- Given records -
----

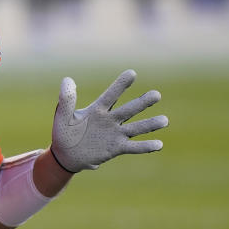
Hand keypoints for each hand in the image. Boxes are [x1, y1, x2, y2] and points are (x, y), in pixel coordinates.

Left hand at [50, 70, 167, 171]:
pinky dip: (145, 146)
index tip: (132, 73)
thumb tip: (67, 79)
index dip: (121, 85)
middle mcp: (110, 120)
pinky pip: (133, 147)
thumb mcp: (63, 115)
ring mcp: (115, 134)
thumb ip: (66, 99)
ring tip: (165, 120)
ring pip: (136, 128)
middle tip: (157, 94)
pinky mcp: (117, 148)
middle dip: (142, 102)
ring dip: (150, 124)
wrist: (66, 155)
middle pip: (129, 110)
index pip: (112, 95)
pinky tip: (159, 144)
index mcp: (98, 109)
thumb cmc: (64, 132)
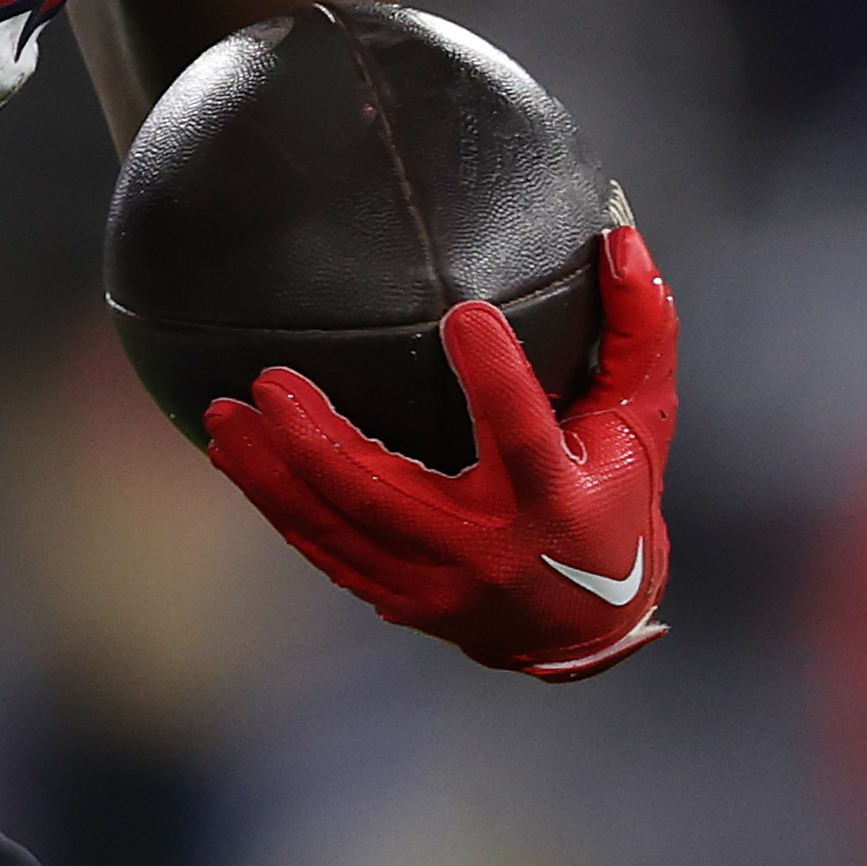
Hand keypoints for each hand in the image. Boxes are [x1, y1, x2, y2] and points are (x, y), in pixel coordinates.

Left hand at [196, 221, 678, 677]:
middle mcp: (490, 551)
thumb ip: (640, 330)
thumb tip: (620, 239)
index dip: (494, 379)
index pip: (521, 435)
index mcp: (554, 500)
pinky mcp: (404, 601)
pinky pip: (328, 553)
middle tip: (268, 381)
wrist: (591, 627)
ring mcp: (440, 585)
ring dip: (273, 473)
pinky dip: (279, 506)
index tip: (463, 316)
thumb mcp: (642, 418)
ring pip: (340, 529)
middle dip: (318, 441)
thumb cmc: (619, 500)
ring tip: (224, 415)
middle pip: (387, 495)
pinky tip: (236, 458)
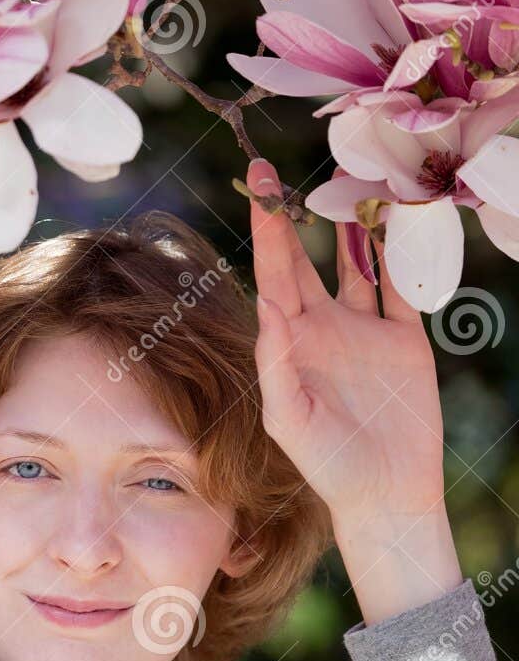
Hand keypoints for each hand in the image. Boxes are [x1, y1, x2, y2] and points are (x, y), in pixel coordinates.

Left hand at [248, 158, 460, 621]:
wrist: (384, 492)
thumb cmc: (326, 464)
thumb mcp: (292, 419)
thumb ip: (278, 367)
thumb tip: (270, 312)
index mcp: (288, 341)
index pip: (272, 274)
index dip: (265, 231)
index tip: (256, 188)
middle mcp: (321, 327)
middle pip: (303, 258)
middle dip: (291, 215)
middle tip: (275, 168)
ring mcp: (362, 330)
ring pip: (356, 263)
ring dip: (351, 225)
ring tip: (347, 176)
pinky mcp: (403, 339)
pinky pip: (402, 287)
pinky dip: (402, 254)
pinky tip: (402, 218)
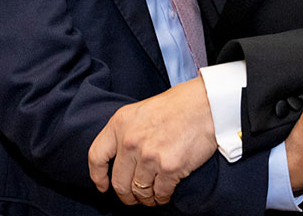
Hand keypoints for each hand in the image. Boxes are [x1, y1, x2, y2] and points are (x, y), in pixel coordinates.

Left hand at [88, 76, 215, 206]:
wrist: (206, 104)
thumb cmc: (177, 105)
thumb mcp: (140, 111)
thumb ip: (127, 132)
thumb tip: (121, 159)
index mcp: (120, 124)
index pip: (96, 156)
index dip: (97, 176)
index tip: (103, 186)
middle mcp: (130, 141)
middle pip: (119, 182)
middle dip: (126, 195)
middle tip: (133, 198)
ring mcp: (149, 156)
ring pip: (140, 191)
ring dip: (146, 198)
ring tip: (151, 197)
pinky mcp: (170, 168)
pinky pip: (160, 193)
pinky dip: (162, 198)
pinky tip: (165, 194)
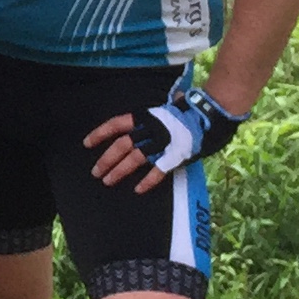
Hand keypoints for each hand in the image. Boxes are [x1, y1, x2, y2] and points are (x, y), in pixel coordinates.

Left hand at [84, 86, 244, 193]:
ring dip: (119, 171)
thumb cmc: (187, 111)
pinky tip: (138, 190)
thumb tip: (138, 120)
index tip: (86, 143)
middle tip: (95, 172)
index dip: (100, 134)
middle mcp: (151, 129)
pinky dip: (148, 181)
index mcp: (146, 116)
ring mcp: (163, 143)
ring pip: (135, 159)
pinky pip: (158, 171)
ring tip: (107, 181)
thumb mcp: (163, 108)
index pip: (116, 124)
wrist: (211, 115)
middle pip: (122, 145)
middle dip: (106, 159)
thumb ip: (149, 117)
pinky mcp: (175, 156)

----

- Task requirements -
Transcribe all the data word for word; the images stay out.

- Exercise solution -
Hand keypoints for each hand in the image. Boxes are [x1, y1, x2, y2] and points are (x, y), in pixel coordinates.

Left hand at [50, 70, 167, 171]:
pinky dip: (145, 146)
index tip: (132, 73)
thumb tip: (67, 79)
index dip: (121, 85)
middle mcp: (110, 120)
pinky pip: (133, 147)
thumb mcp: (63, 115)
ring mcp: (115, 134)
thumb ip: (66, 99)
ring tip: (165, 120)
ring pip: (136, 128)
middle tip: (157, 94)
pinky mcp: (117, 148)
middle dip: (142, 102)
ring dip: (150, 124)
wrist: (66, 155)
middle pip: (129, 110)
index pip: (112, 95)
pinky tip: (159, 144)
index mcp: (98, 109)
thumb cmc: (64, 132)
Hand keypoints for each hand in the image. Boxes are [x1, y1, x2, y2] and points are (x, y), in pixel coordinates.

Left hand at [196, 221, 678, 677]:
middle mcp: (490, 551)
thumb ip: (640, 330)
thumb tip: (620, 239)
index dip: (494, 379)
index pip: (521, 435)
index mcp: (554, 500)
pinky mcp: (404, 601)
pinky pip: (328, 553)
middle tip: (268, 381)
wrist: (591, 627)
ring mcp: (440, 585)
ring dip: (273, 473)
pinky dip: (279, 506)
index tip: (463, 316)
thumb mcp: (642, 418)
ring pip: (340, 529)
middle dip: (318, 441)
thumb cmc: (619, 500)
ring tip: (224, 415)
middle pip: (387, 495)
pinky tip: (236, 458)
Hand keypoints for each hand in the image. Boxes are [x1, y1, x2, y2] and points are (x, y), in pixel coordinates.

Left hand at [248, 158, 460, 621]:
wrist: (384, 492)
thumb cmc: (326, 464)
thumb mcp: (292, 419)
thumb ip: (278, 367)
thumb tip: (270, 312)
index mcp: (288, 341)
index pip: (272, 274)
index dip: (265, 231)
index tip: (256, 188)
middle mcp: (321, 327)
middle pip: (303, 258)
middle dip: (291, 215)
middle tip: (275, 168)
ring mcp: (362, 330)
ring pip: (356, 263)
ring dip: (351, 225)
ring tip: (347, 176)
pinky mcp: (403, 339)
pinky pip: (402, 287)
pinky dip: (402, 254)
pinky tip: (402, 218)
Hand keypoints for each hand in the image. Boxes are [x1, y1, x2, y2] and points are (x, y), in pixel coordinates.

Left hand at [88, 76, 215, 206]:
wrist: (206, 104)
thumb cmc: (177, 105)
thumb mcp: (140, 111)
thumb ip: (127, 132)
thumb tip: (121, 159)
index mcp: (120, 124)
index pip: (96, 156)
index dip: (97, 176)
index tip: (103, 186)
middle mcp: (130, 141)
middle pip: (119, 182)
middle dip: (126, 195)
middle tip: (133, 198)
ring mcp: (149, 156)
ring pip: (140, 191)
ring dip: (146, 198)
ring tip: (151, 197)
pinky mcp: (170, 168)
pinky pip: (160, 193)
pinky dip: (162, 198)
pinky tip: (165, 194)
Hand keypoints for each hand in the image. Boxes are [x1, y1, x2, y2] and points are (x, y), in pixel coordinates.

Left hand at [84, 86, 244, 193]:
ring dip: (119, 171)
thumb cmc: (187, 111)
pinky tip: (138, 190)
thumb tip: (138, 120)
index tip: (86, 143)
middle tip: (95, 172)
index dip: (100, 134)
middle mcp: (151, 129)
pinky dip: (148, 181)
index mcp: (146, 116)
ring mcp: (163, 143)
ring pip: (135, 159)
pinky pip: (158, 171)
ring tip: (107, 181)
thumb mcp: (163, 108)
index pip: (116, 124)
wrist: (211, 115)
middle pip: (122, 145)
middle dip: (106, 159)
thumb ip: (149, 117)
pinky mcp: (175, 156)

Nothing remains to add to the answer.